(Supplied entries begins)

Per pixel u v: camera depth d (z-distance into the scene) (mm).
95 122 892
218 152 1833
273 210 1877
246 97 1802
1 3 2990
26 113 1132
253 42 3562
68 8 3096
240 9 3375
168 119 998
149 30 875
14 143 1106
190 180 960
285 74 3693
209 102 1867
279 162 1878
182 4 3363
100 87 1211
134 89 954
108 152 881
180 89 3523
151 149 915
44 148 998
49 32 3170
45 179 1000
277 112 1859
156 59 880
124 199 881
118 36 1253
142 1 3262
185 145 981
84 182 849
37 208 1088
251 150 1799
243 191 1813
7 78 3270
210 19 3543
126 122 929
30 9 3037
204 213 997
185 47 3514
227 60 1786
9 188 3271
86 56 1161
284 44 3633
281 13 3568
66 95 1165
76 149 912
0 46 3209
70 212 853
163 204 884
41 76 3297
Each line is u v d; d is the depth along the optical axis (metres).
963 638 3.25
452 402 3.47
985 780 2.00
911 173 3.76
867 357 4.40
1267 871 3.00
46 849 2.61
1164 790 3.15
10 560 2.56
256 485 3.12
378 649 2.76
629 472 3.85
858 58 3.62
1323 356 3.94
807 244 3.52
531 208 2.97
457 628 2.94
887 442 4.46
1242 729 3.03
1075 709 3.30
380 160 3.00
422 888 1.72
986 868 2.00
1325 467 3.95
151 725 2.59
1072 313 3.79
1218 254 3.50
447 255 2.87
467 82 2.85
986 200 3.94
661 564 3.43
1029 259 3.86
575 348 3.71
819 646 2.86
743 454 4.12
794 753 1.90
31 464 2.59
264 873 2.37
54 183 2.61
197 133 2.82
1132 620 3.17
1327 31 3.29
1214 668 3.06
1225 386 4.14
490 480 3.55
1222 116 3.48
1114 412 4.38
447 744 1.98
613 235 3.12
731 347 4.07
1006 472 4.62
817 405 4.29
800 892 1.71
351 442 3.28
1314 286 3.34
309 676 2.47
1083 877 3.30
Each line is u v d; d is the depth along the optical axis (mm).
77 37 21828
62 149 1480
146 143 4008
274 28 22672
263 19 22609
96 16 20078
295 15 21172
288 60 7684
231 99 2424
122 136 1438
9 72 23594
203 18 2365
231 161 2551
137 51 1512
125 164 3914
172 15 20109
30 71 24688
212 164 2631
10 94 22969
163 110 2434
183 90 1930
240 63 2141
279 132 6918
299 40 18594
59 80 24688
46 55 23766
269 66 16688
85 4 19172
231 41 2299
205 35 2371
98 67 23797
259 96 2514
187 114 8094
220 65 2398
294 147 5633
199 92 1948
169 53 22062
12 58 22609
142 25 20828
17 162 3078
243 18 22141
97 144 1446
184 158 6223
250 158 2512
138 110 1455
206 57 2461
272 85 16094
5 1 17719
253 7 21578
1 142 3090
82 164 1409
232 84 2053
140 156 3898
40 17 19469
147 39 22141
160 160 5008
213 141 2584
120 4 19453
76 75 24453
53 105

(Supplied entries ends)

-- Exercise directions --
The line with "142 25 20828", the last line of the data above, and every line between them should be duplicated exactly, with nothing else.

-- Response box --
142 25 20828
17 162 3078
243 18 22141
97 144 1446
184 158 6223
250 158 2512
138 110 1455
206 57 2461
272 85 16094
5 1 17719
253 7 21578
1 142 3090
82 164 1409
232 84 2053
140 156 3898
40 17 19469
147 39 22141
160 160 5008
213 141 2584
120 4 19453
76 75 24453
53 105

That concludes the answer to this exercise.